The Forfeited Corporate Property Act, 2015 and the Escheats Act, 2015 come into force on Dec. 10, 2016; with their implementation will also come a number of amendments to the Ontario Business Corporations Act (“OBCA”) and the Corporations Act (“CA”). Consistent with the existing Escheats Act (which will be repealed in December 2016), the new legislation mandates that real property of corporations that are dissolved will be forfeited to the Crown immediately upon such dissolution (whether such dissolution is involuntarily or voluntarily, provided that for any voluntary dissolution, the property is not transferred, sold or distributed at the time of such dissolution).

While the existing provisions of the OBCA and CA provide corporate owners with a right to recover such property from the Crown for a 20 year period following dissolution if the corporation is revived, the new legislation will not be so generous. Although the 20 year revival right will continue, corporations will no longer be entitled to recover any forfeited property if the revival occurs more than 3 years following the dissolution (subject to some exceptions). Following expiration of the new 3 year time limitation, the Crown can use the forfeited property for its own purposes, dispose of it and, importantly, delete or amend certain encumbrances (including mortgages) registered against same. It is important to note that the Forfeited Corporate Property Act also extends the Crowns rights to any personal property left in, on or under any forfeited real property, which is another change from the existing legislation.
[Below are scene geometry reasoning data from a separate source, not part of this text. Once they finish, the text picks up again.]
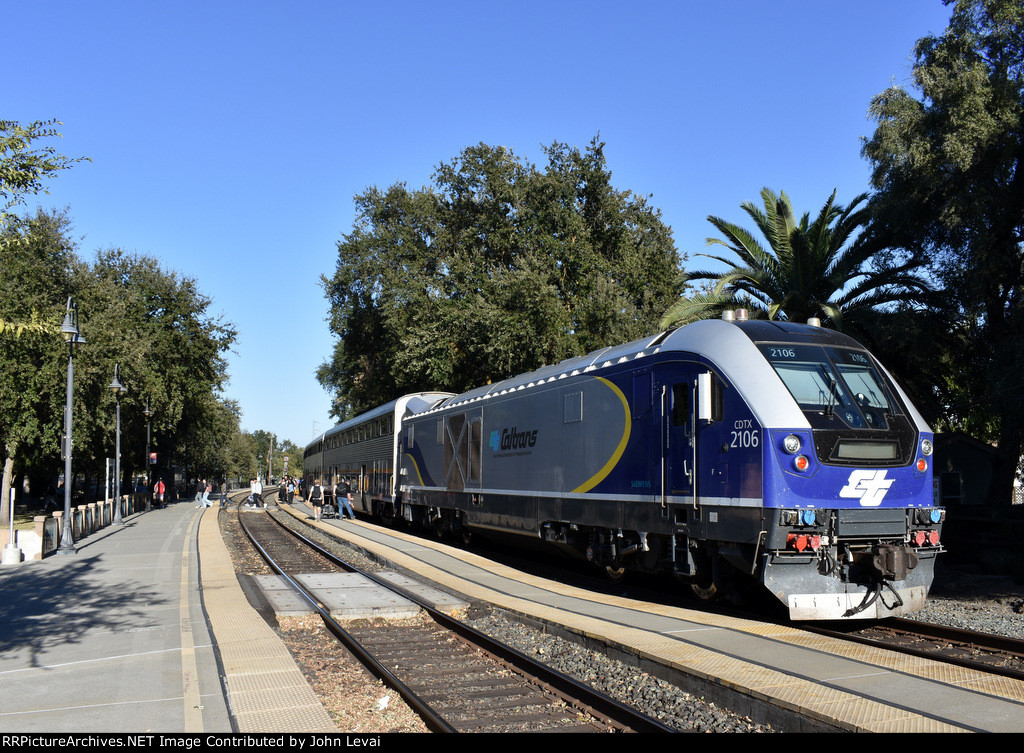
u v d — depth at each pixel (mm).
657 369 11422
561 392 14391
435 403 23188
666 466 11016
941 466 21094
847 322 19359
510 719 6617
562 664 8391
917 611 10070
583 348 28516
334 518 32969
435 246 39969
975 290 16531
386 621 11023
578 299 30781
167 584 13555
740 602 10414
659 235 36312
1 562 16438
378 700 7074
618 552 12539
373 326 41938
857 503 9211
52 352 29969
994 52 16203
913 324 17984
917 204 16828
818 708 5848
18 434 30047
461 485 19312
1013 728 5410
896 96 16734
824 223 20156
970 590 13039
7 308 28234
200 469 70625
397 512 25656
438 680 7914
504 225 34094
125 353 33844
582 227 32250
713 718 6418
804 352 10031
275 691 6973
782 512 8930
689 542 10492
The OBCA and CA have also been amended to require a corporation to keep an updated register of the corporation’s ownership interests in real property. The legislation does not specify that this only applies to registered interests and therefore, both legal/registered and beneficial interests will be caught by these requirements.

The new real property register must identify each property, the date the corporation acquired the property and, if applicable, the date the corporation disposed of it. In addition, the corporation must keep with the register a copy of any deeds, transfers or similar documents that contain the municipal address, the registry or land titles division and property identifier number, legal description and any assessment roll number with respect to each property listed in the register.

The new real property register must be kept at the corporation’s registered office address. While other records and registers, such as registers of officers, directors, and shareholders, can be kept at any place in Ontario designated by the directors, the new amendments to the OBCA do not allow the directors to designate a separate location for the new real property register. Presumably, this is to ensure the Crown can determine from a search of public registries where the prescribed information is located.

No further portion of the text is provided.